— Ch. 1 · Origins And Development —
Google Books.
~5 min read · Ch. 1 of 7
In 1996, two Stanford University graduate students named Sergey Brin and Larry Page began discussing a radical idea. They imagined a future where vast collections of books were digitized and indexed by a web crawler. This concept would eventually become Google Books, initially known as Project Ocean when it officially launched in 2002. The team visited existing digitization efforts like the Library of Congress's American Memory Project to understand their methods. Page spoke with then-University President Mary Sue Coleman about scanning all volumes at her university. He claimed that while the current estimate was one thousand years, Google could achieve the task in six years. By December 2004, Google announced partnerships with major institutions including Harvard University and the University of Michigan. The company planned to digitize approximately fifteen million volumes within a decade.

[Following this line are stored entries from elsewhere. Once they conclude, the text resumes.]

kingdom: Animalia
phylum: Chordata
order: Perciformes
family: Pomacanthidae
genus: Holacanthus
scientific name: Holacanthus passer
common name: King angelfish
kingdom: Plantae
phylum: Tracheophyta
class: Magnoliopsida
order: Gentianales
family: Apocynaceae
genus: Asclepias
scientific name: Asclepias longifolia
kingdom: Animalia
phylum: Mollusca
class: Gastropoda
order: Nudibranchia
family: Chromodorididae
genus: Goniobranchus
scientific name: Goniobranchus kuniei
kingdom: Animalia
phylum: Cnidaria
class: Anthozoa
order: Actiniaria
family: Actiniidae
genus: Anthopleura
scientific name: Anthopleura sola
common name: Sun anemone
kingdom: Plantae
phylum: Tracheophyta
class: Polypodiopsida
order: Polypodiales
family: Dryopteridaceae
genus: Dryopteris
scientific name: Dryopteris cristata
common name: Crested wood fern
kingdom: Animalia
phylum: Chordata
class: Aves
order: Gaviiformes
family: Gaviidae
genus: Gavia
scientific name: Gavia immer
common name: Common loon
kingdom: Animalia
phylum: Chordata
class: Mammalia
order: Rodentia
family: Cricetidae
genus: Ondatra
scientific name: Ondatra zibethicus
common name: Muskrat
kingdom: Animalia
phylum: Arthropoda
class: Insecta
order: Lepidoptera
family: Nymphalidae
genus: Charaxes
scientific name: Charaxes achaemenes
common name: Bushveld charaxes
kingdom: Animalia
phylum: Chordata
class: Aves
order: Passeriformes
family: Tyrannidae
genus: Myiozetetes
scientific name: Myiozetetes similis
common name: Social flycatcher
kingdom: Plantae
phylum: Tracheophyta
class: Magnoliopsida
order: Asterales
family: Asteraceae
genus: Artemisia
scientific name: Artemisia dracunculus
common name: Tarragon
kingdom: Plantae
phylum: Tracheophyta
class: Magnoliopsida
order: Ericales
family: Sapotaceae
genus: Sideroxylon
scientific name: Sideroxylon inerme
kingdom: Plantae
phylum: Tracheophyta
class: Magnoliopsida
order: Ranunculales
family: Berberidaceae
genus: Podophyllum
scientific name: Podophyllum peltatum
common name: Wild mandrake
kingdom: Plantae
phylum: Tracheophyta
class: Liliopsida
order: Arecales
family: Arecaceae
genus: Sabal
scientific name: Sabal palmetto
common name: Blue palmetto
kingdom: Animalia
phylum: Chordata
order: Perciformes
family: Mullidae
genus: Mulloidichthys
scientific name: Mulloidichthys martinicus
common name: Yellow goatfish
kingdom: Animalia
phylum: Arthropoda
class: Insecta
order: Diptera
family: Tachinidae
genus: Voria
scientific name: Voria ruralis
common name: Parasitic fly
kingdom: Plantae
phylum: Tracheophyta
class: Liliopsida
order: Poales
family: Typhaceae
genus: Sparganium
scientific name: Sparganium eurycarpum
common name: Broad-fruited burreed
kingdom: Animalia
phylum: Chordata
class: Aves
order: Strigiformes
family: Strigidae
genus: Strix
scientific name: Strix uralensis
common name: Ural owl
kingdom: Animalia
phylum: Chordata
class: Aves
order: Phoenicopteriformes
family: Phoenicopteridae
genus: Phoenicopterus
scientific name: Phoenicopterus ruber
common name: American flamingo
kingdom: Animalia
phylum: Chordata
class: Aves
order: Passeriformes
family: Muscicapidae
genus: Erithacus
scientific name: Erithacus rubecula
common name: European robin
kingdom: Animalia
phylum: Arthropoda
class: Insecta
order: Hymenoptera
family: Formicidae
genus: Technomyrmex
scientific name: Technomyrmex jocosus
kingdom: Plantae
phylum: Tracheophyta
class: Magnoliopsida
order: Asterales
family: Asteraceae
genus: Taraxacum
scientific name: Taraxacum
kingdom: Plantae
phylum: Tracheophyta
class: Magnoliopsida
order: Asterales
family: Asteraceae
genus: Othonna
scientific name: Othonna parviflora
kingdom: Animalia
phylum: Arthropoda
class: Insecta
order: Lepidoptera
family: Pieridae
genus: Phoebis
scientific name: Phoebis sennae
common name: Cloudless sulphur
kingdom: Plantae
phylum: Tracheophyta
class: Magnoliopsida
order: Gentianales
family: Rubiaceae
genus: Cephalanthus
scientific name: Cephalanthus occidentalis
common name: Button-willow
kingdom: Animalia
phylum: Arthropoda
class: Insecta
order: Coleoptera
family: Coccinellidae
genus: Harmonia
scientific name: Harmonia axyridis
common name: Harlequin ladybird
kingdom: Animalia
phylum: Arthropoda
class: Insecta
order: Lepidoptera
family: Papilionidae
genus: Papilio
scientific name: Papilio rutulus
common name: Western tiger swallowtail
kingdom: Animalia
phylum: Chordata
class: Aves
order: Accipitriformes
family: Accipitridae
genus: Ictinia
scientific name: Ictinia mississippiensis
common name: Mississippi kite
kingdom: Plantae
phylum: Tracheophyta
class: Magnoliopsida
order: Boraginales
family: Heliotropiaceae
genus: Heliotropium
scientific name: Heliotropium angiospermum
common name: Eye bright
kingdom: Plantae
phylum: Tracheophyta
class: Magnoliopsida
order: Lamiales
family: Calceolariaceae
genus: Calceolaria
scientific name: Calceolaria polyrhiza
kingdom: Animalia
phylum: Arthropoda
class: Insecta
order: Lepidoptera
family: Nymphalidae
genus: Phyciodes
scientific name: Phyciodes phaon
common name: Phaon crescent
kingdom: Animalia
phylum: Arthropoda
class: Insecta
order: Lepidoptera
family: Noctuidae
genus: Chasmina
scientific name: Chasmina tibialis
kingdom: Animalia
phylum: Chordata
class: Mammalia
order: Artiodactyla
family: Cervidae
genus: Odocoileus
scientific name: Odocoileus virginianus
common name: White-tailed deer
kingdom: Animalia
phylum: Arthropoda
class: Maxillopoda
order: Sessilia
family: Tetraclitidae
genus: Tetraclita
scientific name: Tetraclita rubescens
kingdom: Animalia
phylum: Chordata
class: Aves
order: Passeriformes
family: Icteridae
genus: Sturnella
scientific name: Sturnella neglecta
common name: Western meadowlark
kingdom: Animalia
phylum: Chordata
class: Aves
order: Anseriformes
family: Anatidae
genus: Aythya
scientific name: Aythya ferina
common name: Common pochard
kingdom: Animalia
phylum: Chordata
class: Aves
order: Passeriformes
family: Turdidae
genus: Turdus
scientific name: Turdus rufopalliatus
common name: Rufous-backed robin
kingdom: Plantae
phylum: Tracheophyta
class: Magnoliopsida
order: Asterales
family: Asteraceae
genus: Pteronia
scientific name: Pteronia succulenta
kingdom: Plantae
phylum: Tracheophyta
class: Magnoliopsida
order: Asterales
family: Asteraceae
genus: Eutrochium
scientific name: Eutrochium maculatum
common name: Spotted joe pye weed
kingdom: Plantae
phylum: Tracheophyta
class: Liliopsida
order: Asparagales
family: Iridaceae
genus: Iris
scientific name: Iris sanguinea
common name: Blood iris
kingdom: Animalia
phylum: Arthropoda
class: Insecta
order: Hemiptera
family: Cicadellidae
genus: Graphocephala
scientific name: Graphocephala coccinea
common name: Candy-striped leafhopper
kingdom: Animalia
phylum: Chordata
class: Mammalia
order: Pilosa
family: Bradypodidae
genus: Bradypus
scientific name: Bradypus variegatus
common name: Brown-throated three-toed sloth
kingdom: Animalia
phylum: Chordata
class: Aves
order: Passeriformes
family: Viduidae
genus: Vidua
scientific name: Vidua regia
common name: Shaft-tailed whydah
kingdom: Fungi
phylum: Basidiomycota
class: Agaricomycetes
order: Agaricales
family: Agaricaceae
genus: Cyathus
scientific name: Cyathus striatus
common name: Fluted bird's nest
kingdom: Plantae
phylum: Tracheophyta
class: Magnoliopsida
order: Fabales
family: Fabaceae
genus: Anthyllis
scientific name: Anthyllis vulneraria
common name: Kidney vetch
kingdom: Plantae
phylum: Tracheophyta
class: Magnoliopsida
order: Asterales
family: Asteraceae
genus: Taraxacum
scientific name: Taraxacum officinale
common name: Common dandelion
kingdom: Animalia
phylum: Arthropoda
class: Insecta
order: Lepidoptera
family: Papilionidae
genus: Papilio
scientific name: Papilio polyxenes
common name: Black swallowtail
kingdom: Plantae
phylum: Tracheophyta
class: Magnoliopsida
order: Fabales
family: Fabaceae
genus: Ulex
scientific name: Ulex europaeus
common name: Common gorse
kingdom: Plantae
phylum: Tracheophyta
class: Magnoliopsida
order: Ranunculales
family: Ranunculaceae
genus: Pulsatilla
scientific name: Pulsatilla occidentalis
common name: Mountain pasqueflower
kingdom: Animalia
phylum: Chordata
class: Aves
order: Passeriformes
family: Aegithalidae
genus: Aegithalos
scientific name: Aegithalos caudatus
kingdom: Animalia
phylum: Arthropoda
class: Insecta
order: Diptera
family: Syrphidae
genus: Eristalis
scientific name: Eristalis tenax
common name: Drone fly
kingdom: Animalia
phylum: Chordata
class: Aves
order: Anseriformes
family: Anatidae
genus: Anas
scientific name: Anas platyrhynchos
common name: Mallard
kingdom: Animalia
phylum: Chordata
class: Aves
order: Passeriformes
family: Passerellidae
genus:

Scanning Technology And Process
Google established designated scanning centers where trucks transported physical books for processing. A custom-built mechanical cradle adjusted the book spine while an array of lights scanned open pages. Each page received images from two cameras directed at its surface. A range finder LIDAR overlaid a three-dimensional laser grid on the paper to capture curvature. Human operators turned pages by hand using foot pedals to take photographs without flattening or unbinding the books. This system allowed scanning rates up to six thousand pages per hour. Many books used customized Elphel 323 cameras operating at one thousand pages per hour. A patent awarded to Google in 2009 revealed this innovative dual-camera infrared light system. De-warping algorithms corrected page curvature using the LIDAR data before optical character recognition software transformed raw images into text. Google omitted color information to prioritize spatial resolution since most out-of-copyright books lacked colors.